MONDAY, March 8, 2004 (HealthDayNews) -- If you go to a hospital with a heart attack during the holiday season, you are more likely to die than at other times of the year, researchers report.
In addition, you are less likely to get lifesaving medications, such as aspirin and drugs called beta blockers, which lower blood pressure. You are also less likely to undergo an angioplasty, which is a procedure to open clogged arteries.
People admitted during the winter holiday weeks were not only less likely to get proper therapy, but also had worse outcomes, says lead researcher Dr. Trip Meine, a cardiologist at Duke University Medical Center.
Meine's team collected data on 134,609 heart attack patients who were listed in the Cooperative Cardiovascular Project, which kept track of patients admitted to U.S. hospitals from 1994 to 1996.
The researcher compared the treatment and outcome of the patients seen during the last two weeks of December and the first two weeks of January to those seen at other times.
They found 77 percent of the patients admitted during the holiday weeks received aspirin compared with 78 percent at other times. There was also a difference in the use of beta blockers, with 43 percent receiving them on hospital admission during the holidays compared with 45 percent during the rest of the year.
Moreover, only 13 percent underwent angioplasty during the holidays compared with 15 percent at other times, according to the report, which was presented March 8 at the American College of Cardiology's annual scientific sessions in New Orleans.
And perhaps worst of all, 23 percent of the patients admitted during the four weeks surrounding Christmas and New Year's died, compared with 21 percent during the rest of the year.
Many studies have shown people are more likely to die from heart attacks during the winter holidays, but none of the studies looked at causes, Meine says.
In their study, the researchers found the number of heart attack patients seen during the four-week holiday period was not different from any other four-week period in the year.
Meine speculates that during these holidays the health-care system is strained, with lower staffing of doctors, nurses and medical technicians.

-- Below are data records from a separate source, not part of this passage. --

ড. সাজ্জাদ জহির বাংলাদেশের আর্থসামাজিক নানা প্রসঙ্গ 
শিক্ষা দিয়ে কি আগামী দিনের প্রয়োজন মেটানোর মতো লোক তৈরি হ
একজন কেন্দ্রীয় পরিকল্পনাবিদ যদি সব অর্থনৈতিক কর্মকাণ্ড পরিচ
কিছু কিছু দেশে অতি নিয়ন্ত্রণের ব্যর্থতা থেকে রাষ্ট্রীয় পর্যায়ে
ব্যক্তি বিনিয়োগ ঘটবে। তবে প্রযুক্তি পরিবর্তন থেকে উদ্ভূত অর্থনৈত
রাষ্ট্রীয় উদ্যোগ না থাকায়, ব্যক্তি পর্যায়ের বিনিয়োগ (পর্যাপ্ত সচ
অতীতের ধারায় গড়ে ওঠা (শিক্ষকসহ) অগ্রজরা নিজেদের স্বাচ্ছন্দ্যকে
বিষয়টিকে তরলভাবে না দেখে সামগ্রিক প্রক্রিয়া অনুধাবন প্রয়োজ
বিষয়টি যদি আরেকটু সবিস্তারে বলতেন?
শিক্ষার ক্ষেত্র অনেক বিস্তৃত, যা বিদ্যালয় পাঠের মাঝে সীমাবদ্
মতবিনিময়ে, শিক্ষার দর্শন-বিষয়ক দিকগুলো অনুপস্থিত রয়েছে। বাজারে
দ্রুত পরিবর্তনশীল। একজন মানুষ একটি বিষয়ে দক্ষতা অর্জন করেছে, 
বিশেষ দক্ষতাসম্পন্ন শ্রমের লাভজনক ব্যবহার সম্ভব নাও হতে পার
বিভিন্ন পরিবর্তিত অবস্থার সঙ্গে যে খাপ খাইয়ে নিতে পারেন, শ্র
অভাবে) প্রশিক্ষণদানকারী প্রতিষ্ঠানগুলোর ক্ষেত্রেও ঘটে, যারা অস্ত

"This is the reason we saw less angioplasty," Meine says. "And once you see less angioplasty, it is not surprising that mortality goes up."
During periods when staffing is reduced, such as holidays, weekends and nights, patients suffer, Meine says. "We need to do everything we can to minimize or prevent these periods."

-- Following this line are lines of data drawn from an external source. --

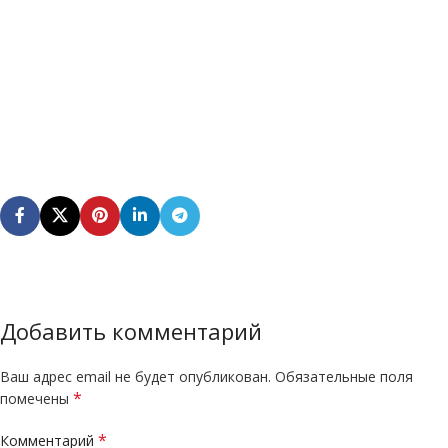
Добавить комментарий
Ваш адрес email не будет опубликован.
Обязательные поля
*
помечены
*
Комментарий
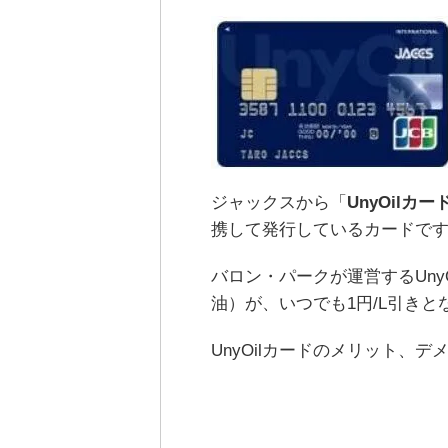
ジャックスから「
UnyOilカー
携して発行しているカードで
バロン・パークが運営するUny
油）が、いつでも1円/L引き
UnyOilカードのメリット、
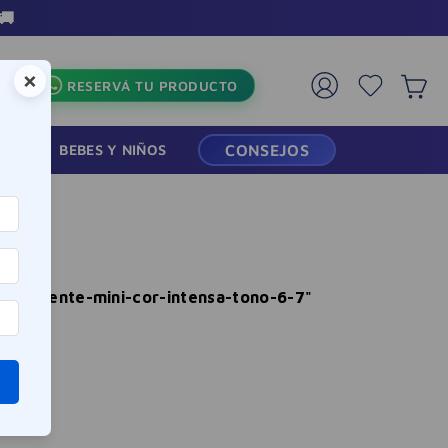
 en toda la tienda
×
RESERVÁ TU PRODUCTO
RMACIA
BEBES Y NIÑOS
CONSEJOS
permanente-mini-cor-intensa-tono-6-7
"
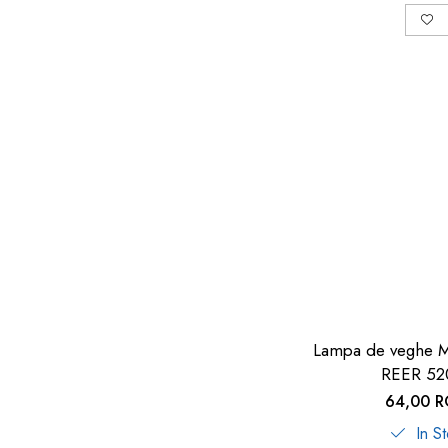
Lampa de veghe
REER 52
64,00 
In S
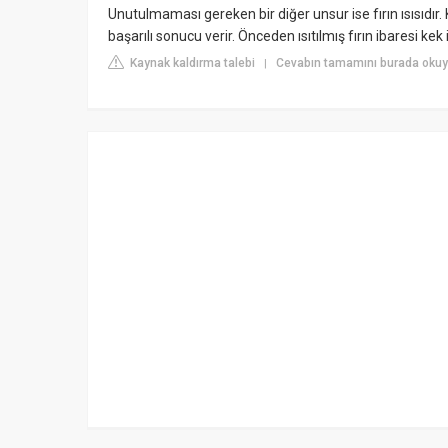
Unutulmaması gereken bir diğer unsur ise fırın ısısıd
başarılı sonucu verir. Önceden ısıtılmış fırın ibaresi kek
Kaynak kaldırma talebi
Cevabın tamamını burada okuyu
|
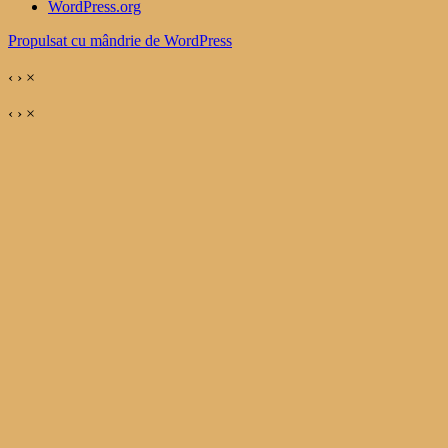
WordPress.org
Propulsat cu mândrie de WordPress
‹
›
×
‹
›
×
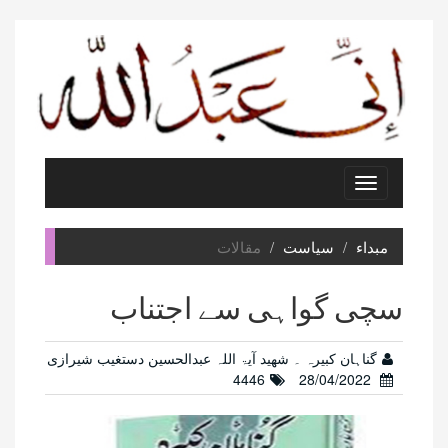
Toggle
navigation
مبداء
سیاست
مقالات
سچی گواہی سے اجتناب
گناہان کبیرہ ۔ شھید آیۃ اللہ عبدالحسین دستغیب شیرازی
4446
28/04/2022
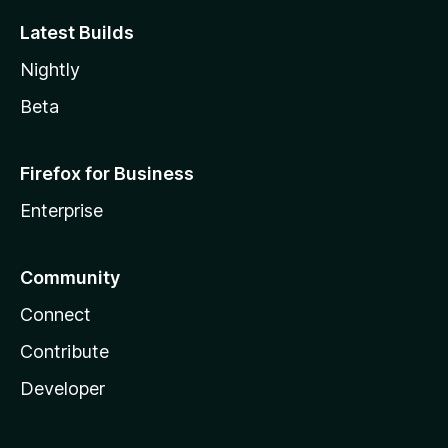
Latest Builds
Nightly
Beta
Firefox for Business
Enterprise
Community
Connect
Contribute
Developer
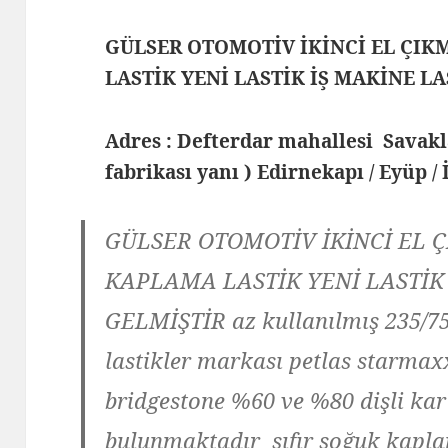
GÜLSER OTOMOTİV İKİNCİ EL ÇIK
LASTİK YENİ LASTİK İŞ MAKİNE L
Adres : Defterdar mahallesi Savak
fabrikası yanı ) Edirnekapı / Eyüp /
GÜLSER OTOMOTİV İKİNCİ EL Ç
KAPLAMA LASTİK YENİ LASTİK
GELMİŞTİR az kullanılmış 235/75
lastikler markası petlas starmaxx
bridgestone %60 ve %80 dişli kar 
bulunmaktadır sıfır soğuk kapla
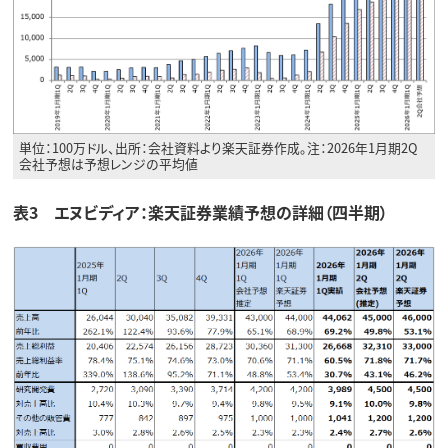
単位：100万ドル、出所：会社資料より楽天証券作成。注：2026年1月期2Q
会社予想は予想レンジの平均値
表3 エヌビディア：楽天証券業績予想の詳細（四半期）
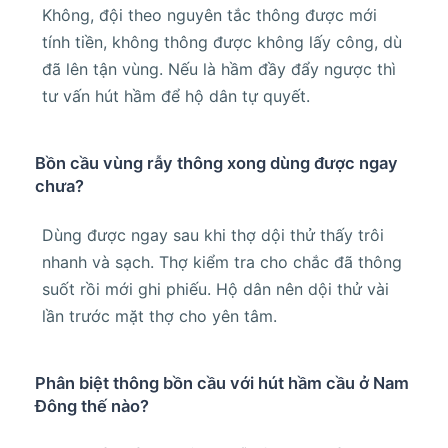
Không, đội theo nguyên tắc thông được mới
tính tiền, không thông được không lấy công, dù
đã lên tận vùng. Nếu là hầm đầy đẩy ngược thì
tư vấn hút hầm để hộ dân tự quyết.
Bồn cầu vùng rẫy thông xong dùng được ngay
chưa?
Dùng được ngay sau khi thợ dội thử thấy trôi
nhanh và sạch. Thợ kiểm tra cho chắc đã thông
suốt rồi mới ghi phiếu. Hộ dân nên dội thử vài
lần trước mặt thợ cho yên tâm.
Phân biệt thông bồn cầu với hút hầm cầu ở Nam
Đông thế nào?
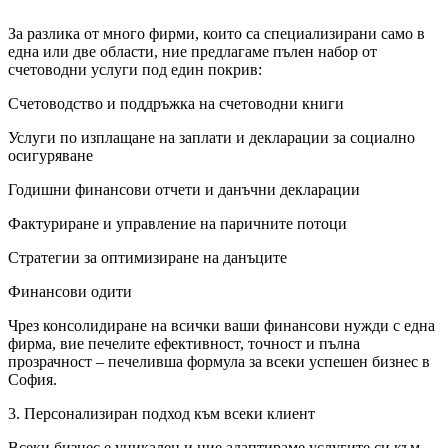
За разлика от много фирми, които са специализирани само в
една или две области, ние предлагаме пълен набор от
счетоводни услуги под един покрив:
Счетоводство и поддръжка на счетоводни книги
Услуги по изплащане на заплати и декларации за социално
осигуряване
Годишни финансови отчети и данъчни декларации
Фактуриране и управление на паричните потоци
Стратегии за оптимизиране на данъците
Финансови одити
Чрез консолидиране на всички ваши финансови нужди с една
фирма, вие печелите ефективност, точност и пълна
прозрачност – печеливша формула за всеки успешен бизнес в
София.
3. Персонализиран подход към всеки клиент
Всеки бизнес е уникален и ние адаптираме услугите си към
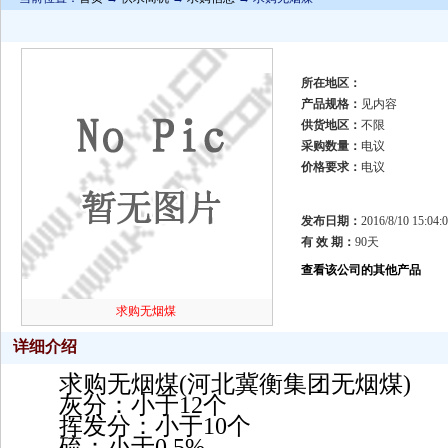
所在地区：
产品规格：
见内容
供货地区：
不限
采购数量：
电议
价格要求：
电议
发布日期：
2016/8/10 15:04:
有 效 期：
90天
查看该公司的其他产品
求购无烟煤
详细介绍
求购无烟煤(河北冀衡集团无烟煤)
灰分：小于12个
挥发分：小于10个
硫：小于0.5%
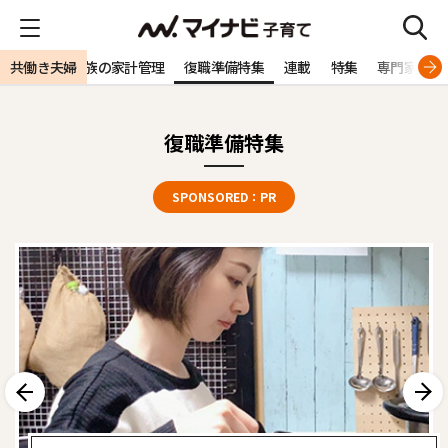
共働き夫婦
家族の家計管理
復職準備特集
連載
特集
専門家
ONSORED
復職準備特集
SPONSORED：
PR
前へ
次へ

"Health care needs to be like a casino: open 24 hours, seven days a week, with no difference in staffing any day or time," Meine says.

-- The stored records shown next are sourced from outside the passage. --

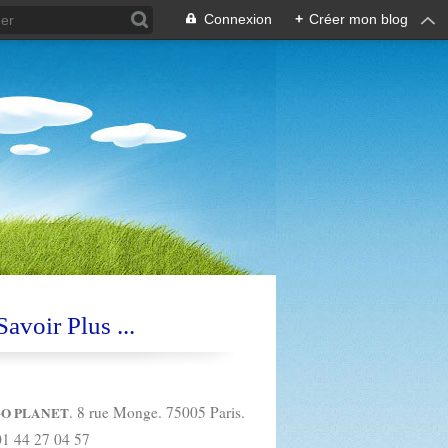
Connexion
+
Créer mon blog
avoir Plus ...
. 8 rue Monge. 75005 Paris.
O PLANET
01 44 27 04 57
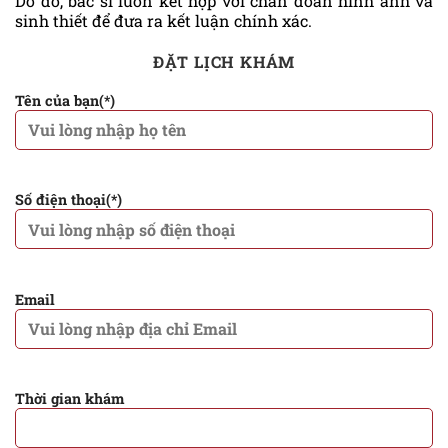
Do đó, bác sĩ luôn kết hợp với chẩn đoán hình ảnh và
sinh thiết để đưa ra kết luận chính xác.
ĐẶT LỊCH KHÁM
Tên của bạn(*)
Số điện thoại(*)
Email
Thời gian khám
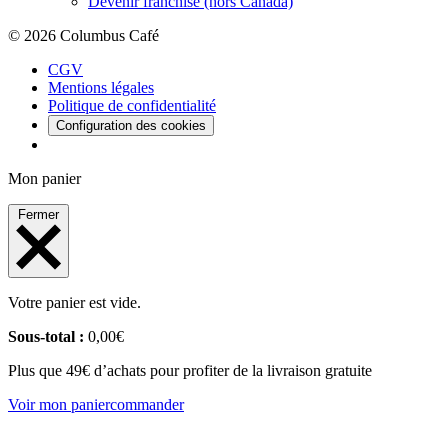
Devenir franchisé (hors Canada)
© 2026 Columbus Café
CGV
Mentions légales
Politique de confidentialité
Configuration des cookies
Mon panier
Fermer
Votre panier est vide.
Sous-total :
0,00
€
Plus que 49€ d’achats pour profiter de la livraison gratuite
Voir mon panier
commander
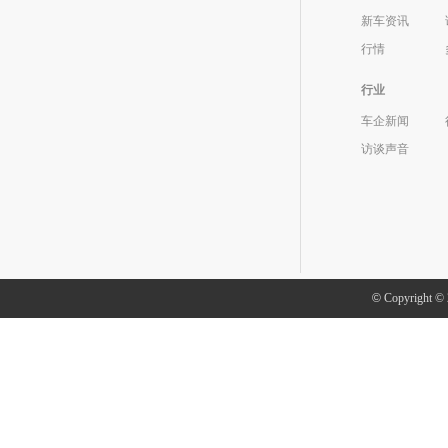
新车资讯
行情
行业
车企新闻
访谈声音
©
Copyright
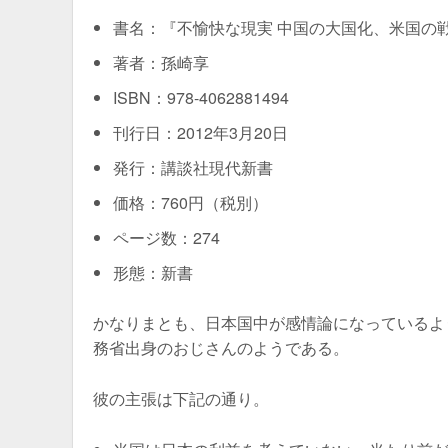
書名：『不愉快な現実 中国の大国化、米国の
著者：孫崎享
ISBN：978-4062881494
刊行日：2012年3月20日
発行：講談社現代新書
価格：760円（税別）
ページ数：274
形態：新書
かなりまとも、日本国中が感情論になっているよ
務省出身のおじさんのようである。
彼の主張は下記の通り。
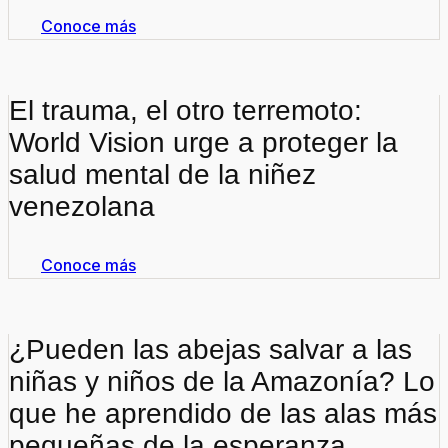
Conoce más
El trauma, el otro terremoto:
World Vision urge a proteger la
salud mental de la niñez
venezolana
Conoce más
¿Pueden las abejas salvar a las
niñas y niños de la Amazonía? Lo
que he aprendido de las alas más
pequeñas de la esperanza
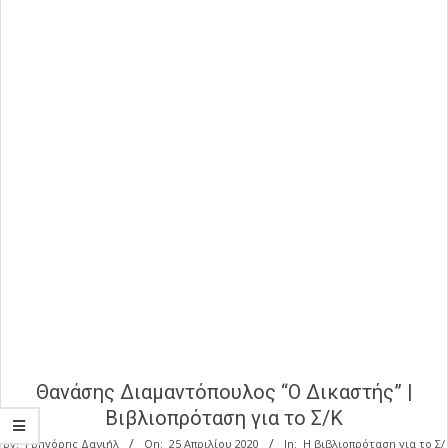
Θανάσης Διαμαντόπουλος “Ο Δικαστής” |
Βιβλιοπρόταση για το Σ/Κ
By:
Γρηγόρης Δανιήλ
On:
25 Απριλίου 2020
In:
Η βιβλιοπρόταση για το Σ/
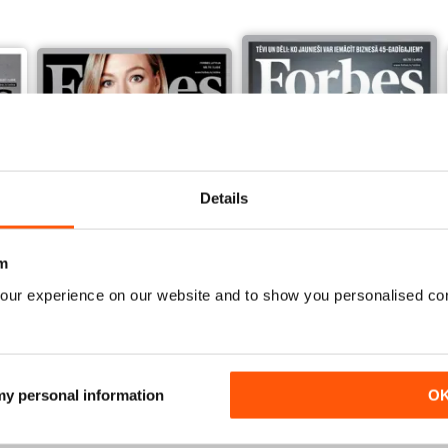
z Holivudu
s: vai kopdarbam ir nākotne
odeli
ALŪTA
Details
m
our experience on our website and to show you personalised co
Forbes Latvija 79
Forbes Latvija 78
ēki Honkongā
Acquista per
€3,49
Acquista per
€3,49
Vista
|
Al carrello
Vista
|
Al carrello
 my personal information
O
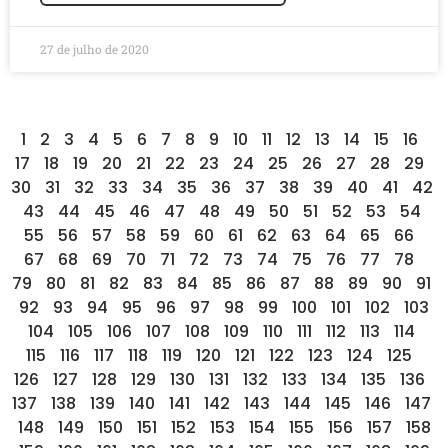
27 de julho de 2020
1
2
3
4
5
6
7
8
9
10
11
12
13
14
15
16
17
18
19
20
21
22
23
24
25
26
27
28
29
30
31
32
33
34
35
36
37
38
39
40
41
42
43
44
45
46
47
48
49
50
51
52
53
54
55
56
57
58
59
60
61
62
63
64
65
66
67
68
69
70
71
72
73
74
75
76
77
78
79
80
81
82
83
84
85
86
87
88
89
90
91
92
93
94
95
96
97
98
99
100
101
102
103
104
105
106
107
108
109
110
111
112
113
114
115
116
117
118
119
120
121
122
123
124
125
126
127
128
129
130
131
132
133
134
135
136
137
138
139
140
141
142
143
144
145
146
147
148
149
150
151
152
153
154
155
156
157
158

Dr. Stephen P. Glasser, a professor of epidemiology at the University of Minnesota, says the finding is not surprising, but he questions that understaffing is the reason for increased mortality.
These problems may or may not be due to reduced staffing, he says. Other studies have shown that heart attacks tend to be more severe during the winter as well as more frequent, which may also account for the finding, Glasser says.
"It could also be factors we know nothing about," he adds. So it may have nothing to do with fewer angioplasties or medications, Glasser says.
"Understaffing as a reason for the findings has merit and makes sense, but whether it's true or not is the question," he adds.
Dr. Robert A. Kloner, a professor of cardiovascular medicine at the University of Southern California, notes that in his own research in Los Angeles, he found deaths from heart attacks are highest during December and January.
Kloner speculates that colder weather, which causes higher blood pressure, is to blame. He also says the increase in heart attack deaths could be due to fewer hours of daylight or holiday stress, overeating and drinking.
"But hospital understaffing may also play a part," he says. "Maybe hospitals need to schedule better and realize that winter holiday time is also the time most heart attacks occur."